DIRECTION A
Reproduce the Babur passage word for word, between "Kabul was ruled" and "the Khyber Pass.", inclusive.
DIRECTION B
List every year given in the Babur passage.

----- SOURCE TEXT

Kabul was ruled by Babur's paternal uncle Ulugh Beg II, who died leaving only an infant as heir. The city was then claimed by Mukin Begh, who was considered to be a usurper and was opposed by the local populace. In 1504, Babur was able to cross the snowy Hindu Kush mountains and capture Kabul from the remaining Arghunids, who were forced to retreat to Kandahar. With this move, he gained a new kingdom, re-established his fortunes and would remain its ruler until 1526. In 1505, because of the low revenue generated by his new mountain kingdom, Babur began his first expedition to India; in his memoirs, he wrote, "My desire for Hindustan had been constant. It was in the month of Shaban, the Sun being in Aquarius, that we rode out of Kabul for Hindustan". It was a brief raid across the Khyber Pass.

In the same year, Babur united with Sultan Husayn Mirza Bayqarah of Herat, a fellow Timurid and distant relative, against their common enemy, the Uzbek Shaybani. However, this venture did not take place because Husayn Mirza died in 1506 and his two sons were reluctant to go to war. Babur instead stayed at Herat after being invited by the two Mirza brothers. It was then the cultural capital of the eastern Muslim world. Though he was disgusted by the vices and luxuries of the city, he marvelled at the intellectual abundance there, which he stated was "filled with learned and matched men". He became acquainted with the work of the Chagatai poet Mir Ali Shir Nava'i, who encouraged the use of Chagatai as a literary language. Nava'i's proficiency with the language, which he is credited with founding, may have influenced Babur in his decision to use it for his memoirs. He spent two months there before being forced to leave because of diminishing resources; it later was overrun by Shaybani and the Mirzas fled.

----------
----- RECORDS PROVIDED

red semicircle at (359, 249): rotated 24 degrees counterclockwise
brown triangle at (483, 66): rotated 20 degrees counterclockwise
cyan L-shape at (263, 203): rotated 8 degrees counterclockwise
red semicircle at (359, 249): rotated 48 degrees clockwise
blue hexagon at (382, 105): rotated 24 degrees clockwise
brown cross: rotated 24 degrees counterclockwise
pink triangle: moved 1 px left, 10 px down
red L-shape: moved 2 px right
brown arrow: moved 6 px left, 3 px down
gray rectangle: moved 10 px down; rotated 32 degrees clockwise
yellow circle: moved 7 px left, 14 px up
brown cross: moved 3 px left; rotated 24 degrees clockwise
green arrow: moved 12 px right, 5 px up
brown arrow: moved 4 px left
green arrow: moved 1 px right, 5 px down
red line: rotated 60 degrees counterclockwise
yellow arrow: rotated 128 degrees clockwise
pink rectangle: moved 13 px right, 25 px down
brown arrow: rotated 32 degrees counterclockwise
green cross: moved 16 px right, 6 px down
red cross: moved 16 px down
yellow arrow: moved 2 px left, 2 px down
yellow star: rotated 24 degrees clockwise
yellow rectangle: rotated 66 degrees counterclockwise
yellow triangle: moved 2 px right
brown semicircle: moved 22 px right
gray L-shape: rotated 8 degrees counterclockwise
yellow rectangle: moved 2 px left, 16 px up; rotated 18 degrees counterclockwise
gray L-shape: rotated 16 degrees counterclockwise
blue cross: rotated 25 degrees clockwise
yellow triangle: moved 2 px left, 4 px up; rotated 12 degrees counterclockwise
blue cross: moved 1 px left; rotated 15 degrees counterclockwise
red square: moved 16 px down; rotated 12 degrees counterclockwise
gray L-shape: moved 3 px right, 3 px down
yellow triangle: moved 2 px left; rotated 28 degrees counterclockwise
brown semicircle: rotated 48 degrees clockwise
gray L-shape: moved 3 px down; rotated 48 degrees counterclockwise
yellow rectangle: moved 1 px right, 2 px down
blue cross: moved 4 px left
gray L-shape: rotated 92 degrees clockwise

----------

FINAL RESULT A
Kabul was ruled by Babur's paternal uncle Ulugh Beg II, who died leaving only an infant as heir. The city was then claimed by Mukin Begh, who was considered to be a usurper and was opposed by the local populace. In 1504, Babur was able to cross the snowy Hindu Kush mountains and capture Kabul from the remaining Arghunids, who were forced to retreat to Kandahar. With this move, he gained a new kingdom, re-established his fortunes and would remain its ruler until 1526. In 1505, because of the low revenue generated by his new mountain kingdom, Babur began his first expedition to India; in his memoirs, he wrote, "My desire for Hindustan had been constant. It was in the month of Shaban, the Sun being in Aquarius, that we rode out of Kabul for Hindustan". It was a brief raid across the Khyber Pass.

FINAL RESULT B
1504, 1526, 1505, 1506